**DATA SHOWN**
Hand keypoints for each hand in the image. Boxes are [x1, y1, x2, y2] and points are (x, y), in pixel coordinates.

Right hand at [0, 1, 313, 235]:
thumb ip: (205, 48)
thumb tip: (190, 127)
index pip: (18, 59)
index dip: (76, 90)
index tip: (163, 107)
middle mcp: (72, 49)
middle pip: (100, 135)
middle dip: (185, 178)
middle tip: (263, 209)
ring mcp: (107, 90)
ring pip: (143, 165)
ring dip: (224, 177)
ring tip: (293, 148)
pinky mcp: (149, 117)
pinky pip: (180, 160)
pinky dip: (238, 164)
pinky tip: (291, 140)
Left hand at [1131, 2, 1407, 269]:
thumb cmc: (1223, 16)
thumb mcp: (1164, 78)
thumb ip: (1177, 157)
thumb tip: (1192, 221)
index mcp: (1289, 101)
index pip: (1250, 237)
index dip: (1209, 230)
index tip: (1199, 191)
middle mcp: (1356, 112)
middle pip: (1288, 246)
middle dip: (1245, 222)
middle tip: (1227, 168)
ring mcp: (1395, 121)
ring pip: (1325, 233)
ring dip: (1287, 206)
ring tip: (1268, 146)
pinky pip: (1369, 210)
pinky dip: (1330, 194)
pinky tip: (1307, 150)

* * *

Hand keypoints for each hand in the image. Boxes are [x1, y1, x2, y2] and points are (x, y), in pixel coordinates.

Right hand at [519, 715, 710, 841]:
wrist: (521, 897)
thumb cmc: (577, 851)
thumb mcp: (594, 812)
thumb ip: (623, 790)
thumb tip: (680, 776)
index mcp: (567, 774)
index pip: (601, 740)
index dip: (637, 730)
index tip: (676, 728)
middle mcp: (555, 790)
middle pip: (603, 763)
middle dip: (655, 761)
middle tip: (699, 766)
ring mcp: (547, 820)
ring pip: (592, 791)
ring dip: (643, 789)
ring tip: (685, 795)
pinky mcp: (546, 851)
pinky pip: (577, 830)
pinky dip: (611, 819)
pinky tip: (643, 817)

--

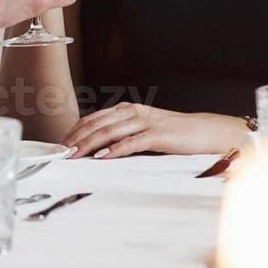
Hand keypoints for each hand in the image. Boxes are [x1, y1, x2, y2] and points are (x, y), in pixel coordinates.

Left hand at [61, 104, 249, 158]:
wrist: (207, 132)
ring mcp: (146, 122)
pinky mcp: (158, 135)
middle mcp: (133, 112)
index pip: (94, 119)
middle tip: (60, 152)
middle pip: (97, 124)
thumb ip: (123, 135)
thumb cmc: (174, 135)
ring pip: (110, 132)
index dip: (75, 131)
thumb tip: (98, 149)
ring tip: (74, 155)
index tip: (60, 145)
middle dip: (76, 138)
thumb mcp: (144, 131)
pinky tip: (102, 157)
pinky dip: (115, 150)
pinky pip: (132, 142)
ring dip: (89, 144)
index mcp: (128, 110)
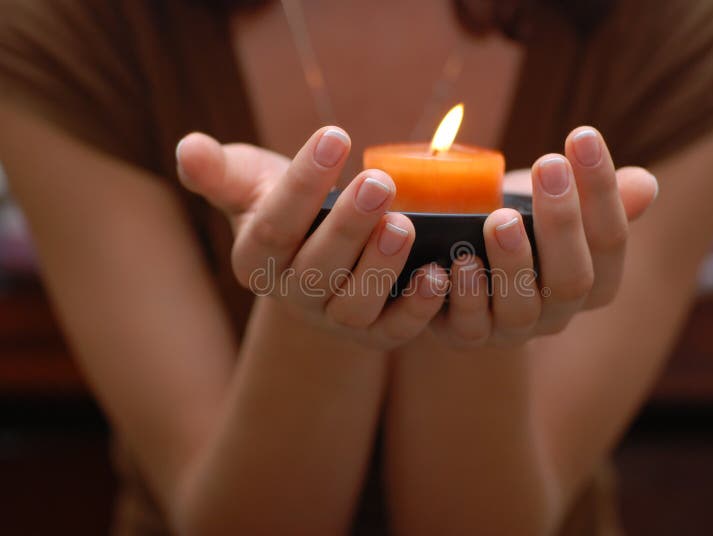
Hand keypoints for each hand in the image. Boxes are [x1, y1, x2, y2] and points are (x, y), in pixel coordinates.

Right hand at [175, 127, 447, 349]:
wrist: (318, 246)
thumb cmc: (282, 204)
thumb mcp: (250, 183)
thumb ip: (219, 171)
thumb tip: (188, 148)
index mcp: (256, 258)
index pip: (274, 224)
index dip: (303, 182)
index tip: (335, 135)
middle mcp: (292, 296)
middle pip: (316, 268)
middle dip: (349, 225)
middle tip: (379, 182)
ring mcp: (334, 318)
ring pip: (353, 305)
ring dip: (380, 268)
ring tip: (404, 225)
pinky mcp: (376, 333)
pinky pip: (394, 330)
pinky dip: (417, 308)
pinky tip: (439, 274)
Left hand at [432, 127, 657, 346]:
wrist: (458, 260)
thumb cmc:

**WORK INSTRUCTION**
Write down exactly the span of lines above from the one containing "index dip: (76, 90)" to the one containing "pinky tip: (1307, 150)", both ends included.

**RESPONSE AREA**
index dip: (76, 90)
index tip: (163, 107)
middle mcp: (72, 49)
middle pip: (100, 135)
middle dip: (185, 178)
middle tip: (263, 209)
ring mcp: (107, 90)
ring pip: (143, 165)
ring dip: (224, 177)
ring tip: (293, 148)
pinky mcp: (149, 117)
pinky pip: (180, 160)
pinky dip: (238, 164)
pinky tip: (291, 140)
Left hand at [1131, 2, 1407, 269]:
thumb cmc: (1223, 16)
thumb mcp: (1164, 78)
thumb ip: (1177, 157)
thumb tip: (1192, 221)
index mcp: (1289, 101)
index pip: (1250, 237)
index dip: (1209, 230)
index tip: (1199, 191)
middle mcp: (1356, 112)
middle pip: (1288, 246)
middle dip: (1245, 222)
middle tip: (1227, 168)
ring mcp: (1395, 121)
ring pip: (1325, 233)
ring dip: (1287, 206)
ring tip: (1268, 146)
pinky pip: (1369, 210)
pinky dip: (1330, 194)
pinky tip: (1307, 150)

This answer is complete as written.